(Stored data)
-----

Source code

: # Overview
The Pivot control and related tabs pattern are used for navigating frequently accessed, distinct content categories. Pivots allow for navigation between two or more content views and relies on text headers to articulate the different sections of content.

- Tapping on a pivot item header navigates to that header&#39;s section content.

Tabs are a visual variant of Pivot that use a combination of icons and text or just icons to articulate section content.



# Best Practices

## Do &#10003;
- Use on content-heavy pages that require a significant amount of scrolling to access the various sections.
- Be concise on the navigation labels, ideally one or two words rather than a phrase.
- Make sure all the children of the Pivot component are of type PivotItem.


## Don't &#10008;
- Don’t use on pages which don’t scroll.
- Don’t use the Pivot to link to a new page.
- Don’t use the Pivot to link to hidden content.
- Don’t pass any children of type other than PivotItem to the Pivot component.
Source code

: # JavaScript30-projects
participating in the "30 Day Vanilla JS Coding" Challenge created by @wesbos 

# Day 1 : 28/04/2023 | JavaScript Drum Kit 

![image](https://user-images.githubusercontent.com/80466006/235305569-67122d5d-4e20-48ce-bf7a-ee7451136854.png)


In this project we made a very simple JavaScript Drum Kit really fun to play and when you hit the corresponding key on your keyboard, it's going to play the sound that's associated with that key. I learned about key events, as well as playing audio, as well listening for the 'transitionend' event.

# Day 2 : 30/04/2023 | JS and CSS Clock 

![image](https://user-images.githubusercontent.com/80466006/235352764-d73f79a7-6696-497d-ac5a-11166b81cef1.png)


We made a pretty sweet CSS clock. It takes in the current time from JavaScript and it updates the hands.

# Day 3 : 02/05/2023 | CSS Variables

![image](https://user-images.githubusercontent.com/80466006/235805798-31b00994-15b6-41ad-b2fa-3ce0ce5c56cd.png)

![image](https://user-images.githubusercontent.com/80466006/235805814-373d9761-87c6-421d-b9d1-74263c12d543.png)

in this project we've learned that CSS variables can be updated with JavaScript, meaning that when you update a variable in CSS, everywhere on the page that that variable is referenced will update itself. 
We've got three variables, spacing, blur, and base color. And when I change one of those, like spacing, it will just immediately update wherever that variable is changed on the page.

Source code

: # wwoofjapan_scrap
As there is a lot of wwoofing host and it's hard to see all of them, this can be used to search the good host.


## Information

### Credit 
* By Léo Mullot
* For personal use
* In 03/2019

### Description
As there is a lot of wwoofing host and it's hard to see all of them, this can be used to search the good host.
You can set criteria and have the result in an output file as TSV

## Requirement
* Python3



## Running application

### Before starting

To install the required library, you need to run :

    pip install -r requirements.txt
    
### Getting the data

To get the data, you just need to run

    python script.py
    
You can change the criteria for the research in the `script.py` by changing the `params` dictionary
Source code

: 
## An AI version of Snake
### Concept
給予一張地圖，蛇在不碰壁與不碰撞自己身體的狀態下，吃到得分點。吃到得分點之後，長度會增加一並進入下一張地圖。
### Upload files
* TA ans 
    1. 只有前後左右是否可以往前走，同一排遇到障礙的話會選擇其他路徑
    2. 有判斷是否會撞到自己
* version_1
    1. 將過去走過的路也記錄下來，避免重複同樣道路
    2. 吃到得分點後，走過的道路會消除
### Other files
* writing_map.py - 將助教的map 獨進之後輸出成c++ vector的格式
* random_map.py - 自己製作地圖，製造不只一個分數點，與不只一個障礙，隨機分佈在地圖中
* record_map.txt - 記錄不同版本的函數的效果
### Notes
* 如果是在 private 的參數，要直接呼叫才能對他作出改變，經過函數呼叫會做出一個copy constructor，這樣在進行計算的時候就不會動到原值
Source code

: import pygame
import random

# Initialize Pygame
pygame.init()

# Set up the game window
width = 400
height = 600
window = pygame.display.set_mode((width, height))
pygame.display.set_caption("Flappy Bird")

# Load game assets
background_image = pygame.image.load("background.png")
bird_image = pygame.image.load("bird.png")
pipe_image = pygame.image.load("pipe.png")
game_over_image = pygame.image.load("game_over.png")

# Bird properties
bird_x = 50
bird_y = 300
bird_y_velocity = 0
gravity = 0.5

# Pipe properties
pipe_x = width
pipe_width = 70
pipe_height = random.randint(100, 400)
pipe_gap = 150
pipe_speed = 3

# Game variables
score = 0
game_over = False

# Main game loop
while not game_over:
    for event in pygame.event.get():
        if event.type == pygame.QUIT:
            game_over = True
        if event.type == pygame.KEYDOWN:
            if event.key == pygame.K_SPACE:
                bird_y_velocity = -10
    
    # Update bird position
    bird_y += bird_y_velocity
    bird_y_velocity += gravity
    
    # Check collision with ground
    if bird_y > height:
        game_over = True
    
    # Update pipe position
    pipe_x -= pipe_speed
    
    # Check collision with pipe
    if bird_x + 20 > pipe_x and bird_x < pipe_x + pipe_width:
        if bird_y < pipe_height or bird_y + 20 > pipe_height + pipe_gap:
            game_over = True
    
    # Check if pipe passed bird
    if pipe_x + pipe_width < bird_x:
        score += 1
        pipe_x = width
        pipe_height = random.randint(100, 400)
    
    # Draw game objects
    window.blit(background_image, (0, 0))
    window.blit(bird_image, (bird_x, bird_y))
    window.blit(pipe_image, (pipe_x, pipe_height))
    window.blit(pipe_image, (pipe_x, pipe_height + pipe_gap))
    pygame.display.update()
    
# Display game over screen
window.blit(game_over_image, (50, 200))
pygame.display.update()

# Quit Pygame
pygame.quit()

-----

### Description of the task
Only lines with the word "type" are wanted. Find and copy them from the records above.

### Solution for this task
- Make sure all the children of the Pivot component are of type PivotItem.
- Don’t pass any children of type other than PivotItem to the Pivot component.
        if event.type == pygame.QUIT:
        if event.type == pygame.KEYDOWN:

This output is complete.